Veranstalter war mit „Rap for Refugees“ ein gleichnamiger Verein, dessen selbsternannte Aufgabe es ist, kostenlose und integrative Angebote und Workshops für geflüchtete Kinder und Jugendliche in die Wege zu leiten und in diesem Rahmen an die kulturellen und historischen Werte des Hip-Hop anzudocken.
Ganz andere Hausnummer
Es mag klugscheißerisch und abgedroschen klingen, aber ich habe in meinem Leben eine Menge ähnlicher Soli-Events miterlebt, bei denen man, mal mehr mal weniger erfolgreich, versucht hat, meist junge Menschen mithilfe angesagter Rapacts anzulocken und über diese Schiene für politische Themen zu begeistern. Ohne anderen Ausführungen dieses Konzeptes zu nahe treten zu wollen, war der Abend des 17. Februar in Hamburg dennoch aus vielerlei Gründen eine ganz andere Hausnummer …

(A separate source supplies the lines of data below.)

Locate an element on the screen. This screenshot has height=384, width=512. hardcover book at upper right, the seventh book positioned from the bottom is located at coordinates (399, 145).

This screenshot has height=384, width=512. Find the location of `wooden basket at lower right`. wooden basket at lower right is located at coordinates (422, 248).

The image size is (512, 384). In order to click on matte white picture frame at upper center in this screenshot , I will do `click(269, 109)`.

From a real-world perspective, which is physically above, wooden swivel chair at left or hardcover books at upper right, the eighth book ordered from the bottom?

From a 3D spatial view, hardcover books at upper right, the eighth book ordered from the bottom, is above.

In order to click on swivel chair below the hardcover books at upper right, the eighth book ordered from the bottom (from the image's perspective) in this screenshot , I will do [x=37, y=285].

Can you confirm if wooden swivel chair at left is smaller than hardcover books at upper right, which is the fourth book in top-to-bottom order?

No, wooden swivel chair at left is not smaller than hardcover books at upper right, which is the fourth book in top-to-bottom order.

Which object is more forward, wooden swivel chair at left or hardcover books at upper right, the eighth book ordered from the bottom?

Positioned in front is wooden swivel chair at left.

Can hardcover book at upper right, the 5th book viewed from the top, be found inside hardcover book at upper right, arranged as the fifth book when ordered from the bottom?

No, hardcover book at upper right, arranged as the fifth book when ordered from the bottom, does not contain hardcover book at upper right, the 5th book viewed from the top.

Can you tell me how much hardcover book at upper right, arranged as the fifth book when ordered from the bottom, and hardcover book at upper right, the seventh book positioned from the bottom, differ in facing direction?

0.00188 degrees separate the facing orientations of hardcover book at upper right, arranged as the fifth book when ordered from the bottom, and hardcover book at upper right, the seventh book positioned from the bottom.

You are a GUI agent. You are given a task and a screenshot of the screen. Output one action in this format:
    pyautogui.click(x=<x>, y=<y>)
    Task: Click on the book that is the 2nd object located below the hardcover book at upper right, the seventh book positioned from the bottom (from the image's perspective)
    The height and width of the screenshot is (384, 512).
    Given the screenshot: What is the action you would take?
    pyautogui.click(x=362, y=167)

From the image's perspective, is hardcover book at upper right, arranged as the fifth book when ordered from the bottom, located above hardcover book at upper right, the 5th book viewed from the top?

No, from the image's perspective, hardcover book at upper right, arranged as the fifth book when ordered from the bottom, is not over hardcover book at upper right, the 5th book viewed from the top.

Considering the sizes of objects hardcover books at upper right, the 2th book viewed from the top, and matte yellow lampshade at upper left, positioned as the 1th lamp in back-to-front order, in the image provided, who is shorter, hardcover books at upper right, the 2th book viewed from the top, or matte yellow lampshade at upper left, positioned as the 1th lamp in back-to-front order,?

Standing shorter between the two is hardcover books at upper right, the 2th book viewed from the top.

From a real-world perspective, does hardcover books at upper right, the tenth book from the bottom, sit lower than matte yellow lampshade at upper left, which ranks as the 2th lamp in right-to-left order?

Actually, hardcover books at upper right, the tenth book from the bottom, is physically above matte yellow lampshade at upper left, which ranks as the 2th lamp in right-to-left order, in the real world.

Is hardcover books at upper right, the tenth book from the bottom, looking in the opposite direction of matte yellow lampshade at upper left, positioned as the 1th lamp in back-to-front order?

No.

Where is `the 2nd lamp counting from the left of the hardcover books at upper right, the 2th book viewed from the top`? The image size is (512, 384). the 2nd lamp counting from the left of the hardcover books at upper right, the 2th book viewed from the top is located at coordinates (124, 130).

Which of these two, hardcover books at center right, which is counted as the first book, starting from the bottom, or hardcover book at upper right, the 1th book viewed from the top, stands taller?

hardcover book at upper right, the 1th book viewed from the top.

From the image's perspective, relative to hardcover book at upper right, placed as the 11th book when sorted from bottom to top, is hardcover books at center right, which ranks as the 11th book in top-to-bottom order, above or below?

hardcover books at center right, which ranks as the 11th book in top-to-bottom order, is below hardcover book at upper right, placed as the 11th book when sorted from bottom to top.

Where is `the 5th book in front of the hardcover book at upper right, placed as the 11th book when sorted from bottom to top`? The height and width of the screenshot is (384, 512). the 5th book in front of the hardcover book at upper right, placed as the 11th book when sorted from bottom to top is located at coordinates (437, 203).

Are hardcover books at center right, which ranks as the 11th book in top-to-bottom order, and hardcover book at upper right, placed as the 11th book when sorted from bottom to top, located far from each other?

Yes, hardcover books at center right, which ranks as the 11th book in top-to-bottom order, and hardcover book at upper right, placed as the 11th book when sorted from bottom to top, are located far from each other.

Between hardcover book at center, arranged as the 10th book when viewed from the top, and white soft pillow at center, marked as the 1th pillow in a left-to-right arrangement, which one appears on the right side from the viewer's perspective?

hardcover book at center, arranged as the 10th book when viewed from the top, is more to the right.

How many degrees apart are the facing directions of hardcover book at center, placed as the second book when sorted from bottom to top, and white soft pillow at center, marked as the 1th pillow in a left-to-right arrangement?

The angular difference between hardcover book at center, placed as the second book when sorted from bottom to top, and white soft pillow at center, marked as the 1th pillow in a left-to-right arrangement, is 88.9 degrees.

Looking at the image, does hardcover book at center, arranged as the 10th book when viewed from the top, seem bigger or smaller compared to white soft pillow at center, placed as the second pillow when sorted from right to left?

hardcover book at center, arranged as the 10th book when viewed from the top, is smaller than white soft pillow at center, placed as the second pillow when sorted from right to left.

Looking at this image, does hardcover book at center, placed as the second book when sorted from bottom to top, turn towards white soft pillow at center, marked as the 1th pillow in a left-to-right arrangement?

Zum einen deshalb, und das erklärt sich von selbst, weil das gesamte Setting schlichtweg um einige Stufen pompöser war als im Regelfall. Die Relevanz einer politischen Abendveranstaltung, die eine Halle mit vierstelligem Fassungsvermögen ausverkauft hat, ist im Nachgang schon allein dadurch schwer anzuzweifeln (… und das hat „Rap for Refugees“ an diesem Abend tatsächlich geschafft).
Refugees welcome
Zum anderen aber, und das war für mich und mein positives Gefühl wesentlich maßgeblicher, weil jugendliche Refugees in sämtliche Prozesse und Teilbereiche der Veranstaltungsverlaufs aktiv eingebunden waren: Im Vorlauf der Rap-Konzerte wurden, nur beispielhaft, Graffiti-, Streetdance-, Beatbox- und Siebdruck-Workshops angeboten, an denen sich achtzig junge Geflüchtete kostenlos beteiligen konnten. Man sprach nicht im akademisierten oder ausschließenden Rahmen über die Betroffenen von Flucht, Leid, Perspektivlosigkeit und Krieg, sondern vielmehr mit ihnen. Man blieb nicht auf Distanz, sondern ermöglichte Zugänge.
Besonders im Verlauf des fortgeschrittenen Abends fiel mir auf, dass das Aufeinanderprallen von Menschen mit verschiedensten sozialen Hintergründen, Lebensrealitäten und Altersklassen deutlich spürbarer, der Austausch dadurch wesentlich kontroverser, gleichzeitig aber auch merklich konstruktiver war als in den meisten anderen Charity-Kontexten. Ob im Backstage, dem Raucherbereich oder auf der Toilette: Überall fand ein reger Austausch statt, der ohne Rap und den Rahmen in vielen Fällen wohl niemals zustande gekommen wäre.
Überzeugendes Line-Up
Der vielleicht wichtigste Auslöser für den hohen Zuspruch des breiten Spektrums an politischen Aktivistinnen und Aktivisten, Rapfans und Betroffenen war selbstverständlich das facettenreiche Lineup im Abendprogramm: Neben großen Namen mit mustergültigem Conscious-Stempel à la BSMG, Disarstar oder Amewu waren auch Artists am Start, die klassischerweise nicht vordergründig in die Schublade „Polit-Rap“ eingeordnet werden, beispielsweise Dissythekid.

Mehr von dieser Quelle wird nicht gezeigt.